To make matters worse, I live in a neighborhood that has staunchly and successfully avoided being overrun by national chain stores. It’s a 10 minute walk to any chain store from my house (which is really long in NYC time!), and on the way you’ll pass lots of local alternatives. So why was I ordering mouthwash and basic essentials from Amazon? Why wasn’t I going into the local bookstore just a block from my house? Why was I ordering my groceries from FreshDirect and Amazon?
Over the past few months, I’ve started to be more concerned about this habit. In the back of my mind, I knew it wasn’t the right thing to be doing. You can Google for yourself some of the reasons why Amazon is bad for the economy, but I don’t want to dwell on it. The bottom line is that a company which pays its workers very little and is intent on dominating many realms of commerce might not be good for you and your neighbors. (And Amazon isn’t the only guilty company of course.)

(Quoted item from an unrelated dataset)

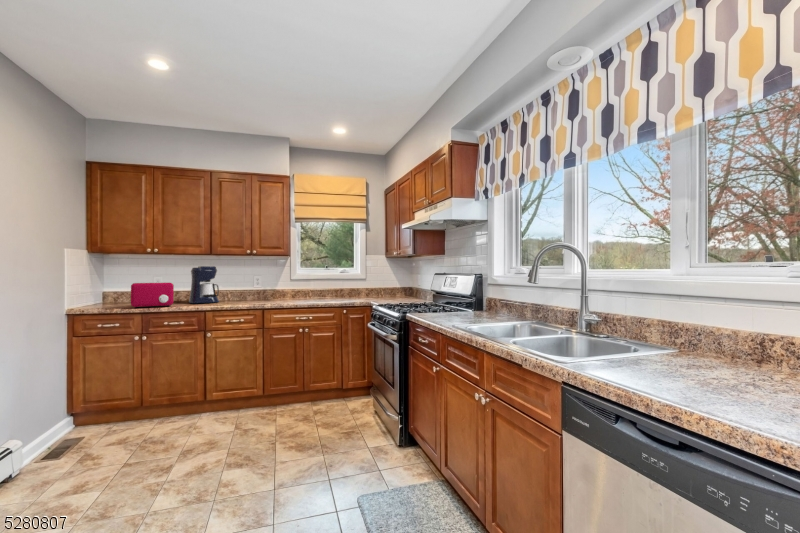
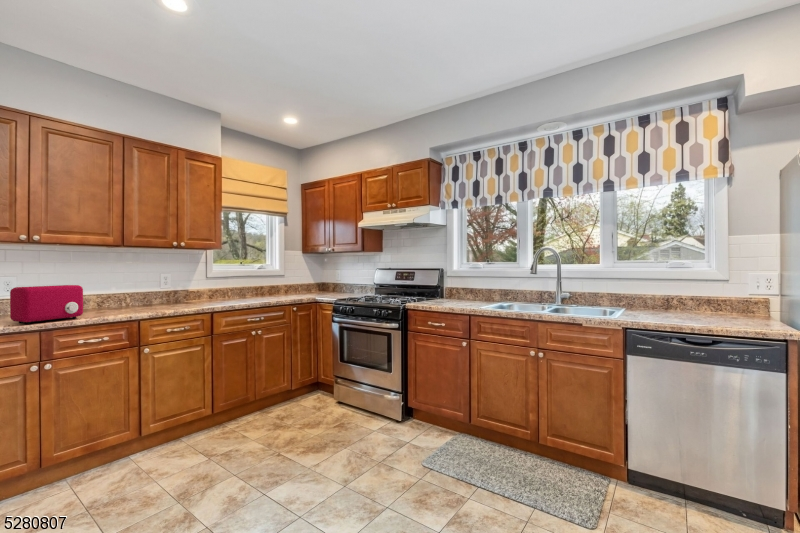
coffee maker: present [189,266,219,303] -> none [83,262,130,312]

As someone who cares about my neighborhood (and the importance of neighborhoods and local economies), I wasn’t doing enough to support mine. So this year, I’m working to keep more of my money local. Specifically, I’m reducing the amount of spending I do on Amazon. Unless I can’t find something locally, I’m not going to buy anything other than digital videos (and maybe a few Kindle books) from them.
That’s going mean more money for my local bookstore, pharmacy, grocery store, hardware store, and more. Unlike spending on Amazon, money I spend in locally helps the neighborhood by supporting entrepreneurs and allowing them to pay employees, many of whom are often also neighborhood residents.
I’m not trying to be perfect – the point isn’t to never order from Amazon, it’s to put my neighbors first and Amazon last. So far, I’ve been to the hardware store twice more than I otherwise would have been (I’d have ordered plumbing supplies from Amazon for sure), and the local grocer once more than usual. The toughest thing to figure out is books – I really love my Kindle and don’t have room for many books in my little NYC apartment. But I am going to try to move some of my book purchases to paper from local book stores.
I’ll be exploring new ways to spend locally throughout the year, and I’d love to hear from you. How do you support your local economy? What are ways I can increase my participation?